Four years ago Unicef commissioned a report on the psychological effects of the war on children in Kabul. It is an unemotional document, written in the dry language of a psychological survey, but its findings are almost unbearably painful. Three-quarters of the children interviewed had lost a member of their family in the fighting in the previous four years; one-third had seen a family member die. Two-thirds had watched someone being killed by rockets; half had seen death by bombs, gunfire and landmines.
Two-thirds had seen dead bodies or body parts; the same proportion had heard people screaming for help, and seen their own house being shelled or rocketed. The long-term effects of such exposure, under the term post-traumatic stress disorder, are hard to predict, even in a country with sophisticated psychiatric care.
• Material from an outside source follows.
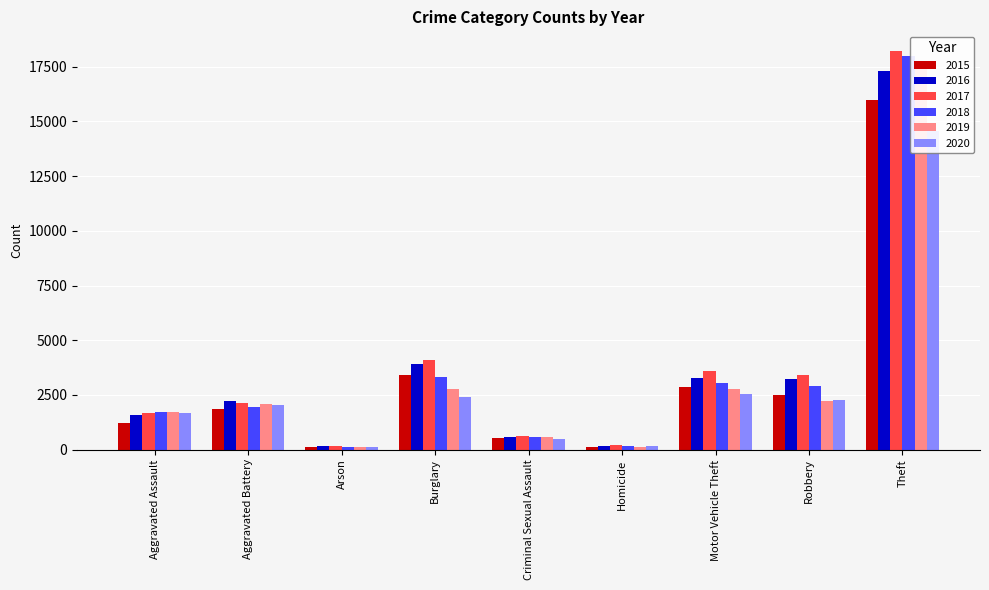

How many data points in 2017 are above 2147?

4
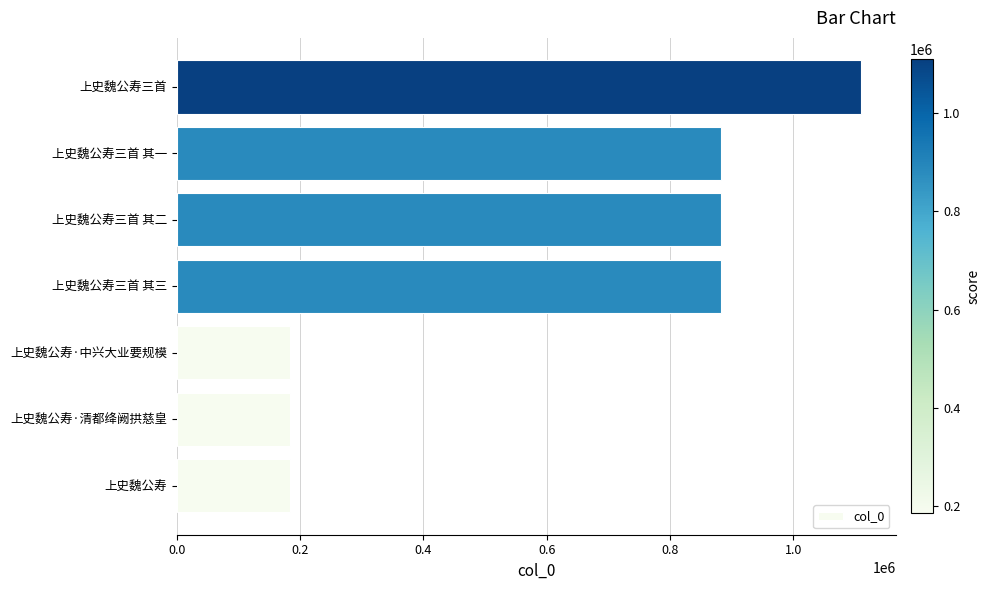

How many bars are there in total?

7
In present-day Afghanistan, they are unfathomable.
"We are depressed, wherever we are," says Omar Farhad (not his real name), who works for the relocated Unicef office in the Pakistani capital, Islamabad. "When I was 16, a neighbour of ours was killed by a piece of rocket, but there was a sniper at the end of the street and we couldn't take the body outside. So we put the body in a trunk and carried him down into the basement. He was there for nine days. Isn't it obvious there's going to be a difference between someone who's seen what we've seen and someone who hasn't?"
There are still more heartbreaking and chilling statistics in the Unicef survey. Nine out of 10 of the children questioned had believed that they would be killed during the fighting. Almost the same proportion sometimes or often thought life was not worth living. It is the sense of hopelessness that is most corrosive because, unlike physical injuries, it is passed down to the next generation.
"I was in Mazar-e-Sharif," says Mohammed, "and I saw a guy there with his son – he was about 23 and the boy was six. The father had a Kalashnikov and his boy was carrying a small gun, a real gun. He was saying to his son, 'Let's kill a Taliban,' but there were no Taliban around, just a lot of dead bodies. So the father went up and fired his Kalashnikov into the dead bodies. Then he carefully showed the boy how to do the same thing.
"That's the effect this war has on children. The father grew up with a grudge and passed it on to his son. He thought he was a good father. He loved his son, and he wanted to show him how to shoot dead bodies. That was the gift he made to him."